やろうと思えば不可能ではない、けれども苦労には違いないし体力を奪うので誰もやりたがらない、そんな面倒事が身の回りには溢れている。持ち前の勇敢なコミュニケーションを武器に、叶奈はクラスメートたちの面倒事を次々に見つけては「わたしに任せて!」といって引き受け、こっそり魔術を使って消化していった。叶奈にさえ頼めば何とかなるという観念が定着したのか、二週間もする頃にはむしろ周囲の子たちが自発的に面倒事を持ち込むようになり、必然的に仲良しの子は増えていった。
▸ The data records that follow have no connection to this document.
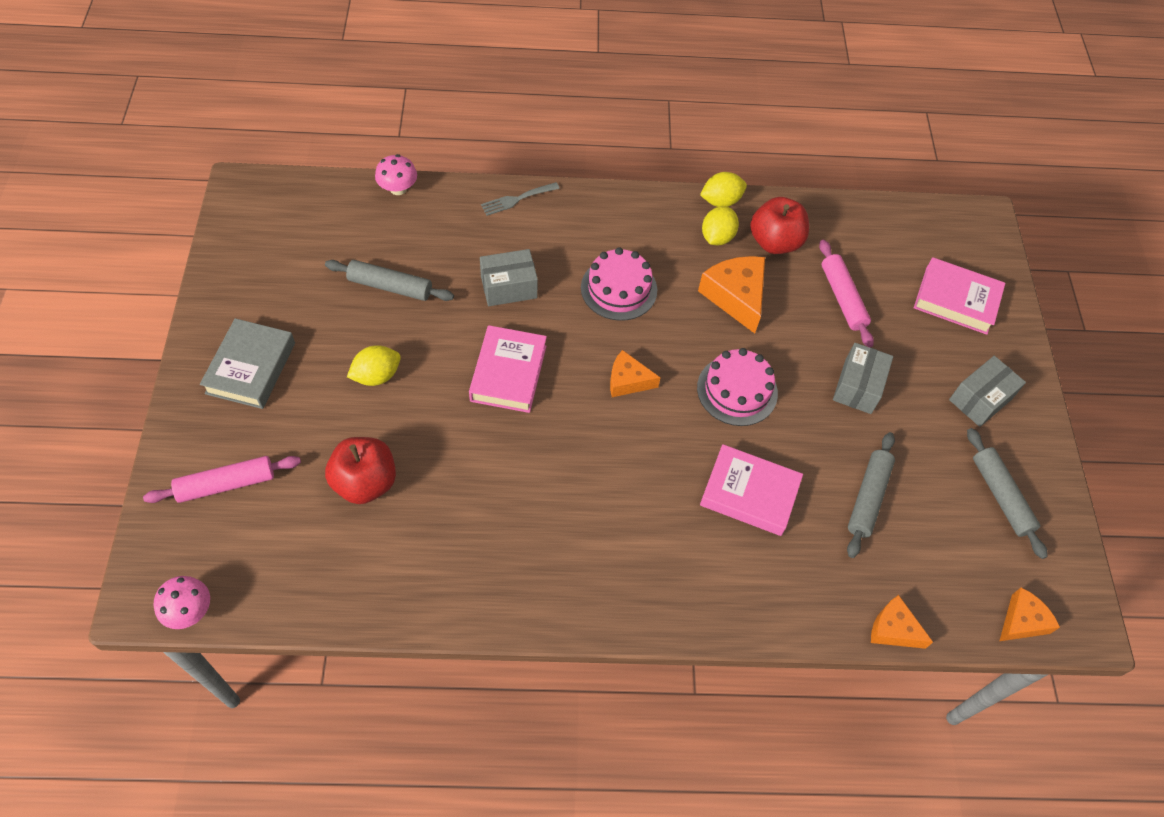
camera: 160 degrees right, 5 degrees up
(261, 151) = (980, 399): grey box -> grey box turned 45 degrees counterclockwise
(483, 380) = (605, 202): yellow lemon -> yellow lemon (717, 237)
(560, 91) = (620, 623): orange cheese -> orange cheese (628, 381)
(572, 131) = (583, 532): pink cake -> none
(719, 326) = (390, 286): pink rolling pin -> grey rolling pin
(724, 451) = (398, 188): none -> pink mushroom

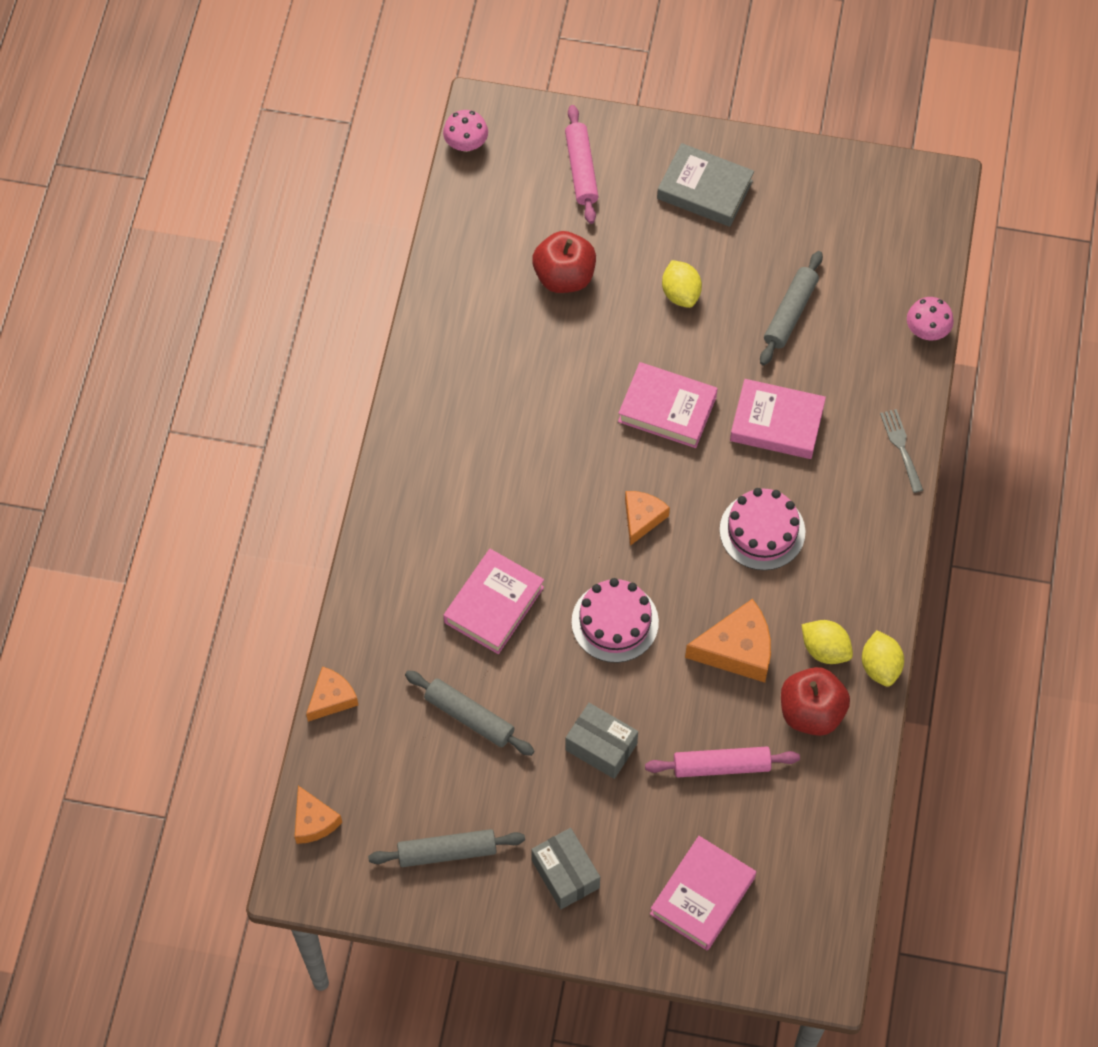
camera: 105 degrees right, 5 degrees up
(509, 287) = (777, 423): grey box -> pink book

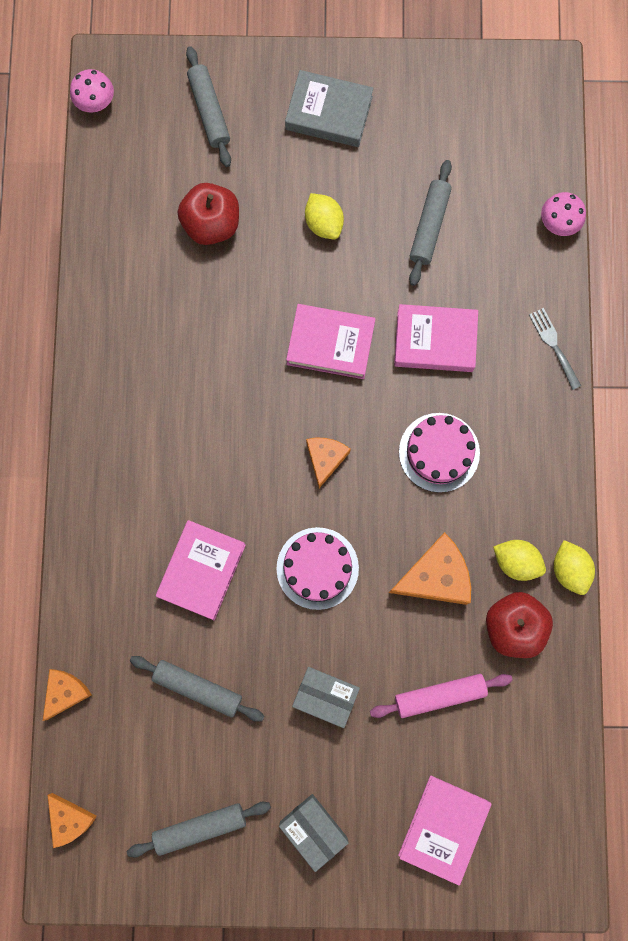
camera: 10 degrees left, 15 degrees up
(581, 169) = (209, 111): pink rolling pin -> grey rolling pin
つばさとうららは勉強会に誘ってくれるようになり、蒔人や魁は体育の授業で叶奈をサポートしてくれるようになり、芳香は叶奈の知らなかった面白いマンガやアニメや俳優のことを教えてくれるようになった。
「──来る頻度が減ってきたね、最近」
いつものように夢野家で紅茶を啜っていると、向かいに腰掛けた敦子が何気なく問うてきた。図々しく膝に上がり込んで眠っているチョコを撫でながら、「へへ」と叶奈は頬を融かした。
「なんかね、だんだん放課後が忙しくなってきたんだ。昨日は友達と勉強会してたし、明日は家に呼ばれてゲームしに行くの」
「あら。寂しくなくなってきたんじゃないの?」
「そうかもしれない」
曖昧な文句で肯定しつつ、それでもやっぱり夢野家に来るのはやめられないな、と思う。たとえ友達が増えたところで、ここには敦子もいればチョコもいる。魔術という希望を与えてくれたこの場所は、叶奈にとっては今も特別なまま変わらない。
「魔術の方はどうなの」
尋ねられたので、叶奈は自信満々に「ばっちり!」と応じた。クラスメートたちの面倒事を次々に片付けたおかげで見違えるように待遇が改善したことを報告すると、敦子は次第に眉根へしわを寄せ始めた。
「要するに周囲には黙ってるわけね。魔女であること」
「だってこっそりやれって言ったのはおばあちゃんだよ」
「まぁ、そうね……。でも色々と不都合があるでしょう」
「あんまりないよ。隠れて使うのが普通になってきてるから」
「バレたらどうするつもり」
「バレないように頑張るから大丈夫だよ」
得意満面で叶奈は紅茶を飲み干した。なんといっても今の叶奈には実績がある。魔女であることを人前で決して明かさず、何十人分もの願いを代行して遂げてきた実績だ。おまけにそこには、関わった子みんなと仲良くなれたという莫大な副次的効果までも伴っている。
それでもなお、敦子の顔は明るくならなかった。
「気持ちはわかるけれど叶奈、これだけは分かっておいてちょうだいよ。他国はともかく、この国では魔女の社会的地位はうんと低いのが現状なの。魔女だと分かれば疎まれることもある。迂闊に魔術を使えば恨まれることもある。あなた一人の軽挙妄動で、魔女みんなが迷惑することもあるかもしれない。もちろんそれは私も同じことだよ」
「わ、分かってるよ。そんな怖い顔しなくたって」
「今のあなたはただ、親切心と多少の下心だけで魔術を使っているつもりでしょう。私だって昔はそうだった。だけど後先考えずに魔術を使い続けていれば、いくら隠していても正体を知られることはある。軽い気持ちで使った魔術が因果を生んで、不幸な結末を呼び寄せるかもしれない。その覚悟だけは持っておくことだよ」
自らの手を用いて叶奈に魔術の手ほどきをしておきながら、事あるごとに魔術の危険を説く敦子の真意が、今の叶奈にはまだ図りかねていた。敦子は過去、魔術のおかげで一体どんな経験を重ねてきたのだろう。考えてみると叶奈は敦子の現状には詳しくても、数十年の人生の中で敦子がどんな出会いを重ね、どんな日々を送ってきたのかを、何一つとして聞かされていない。
だから、
「ぜったい後悔したりしないよ。だって今、魔女でいることがすごく楽しいもん」
叶奈は言い切った。
自分自身のみならず敦子のことも勇気づけられるように配慮したつもりだったのに、敦子の顔はそれからも曇ったままだった。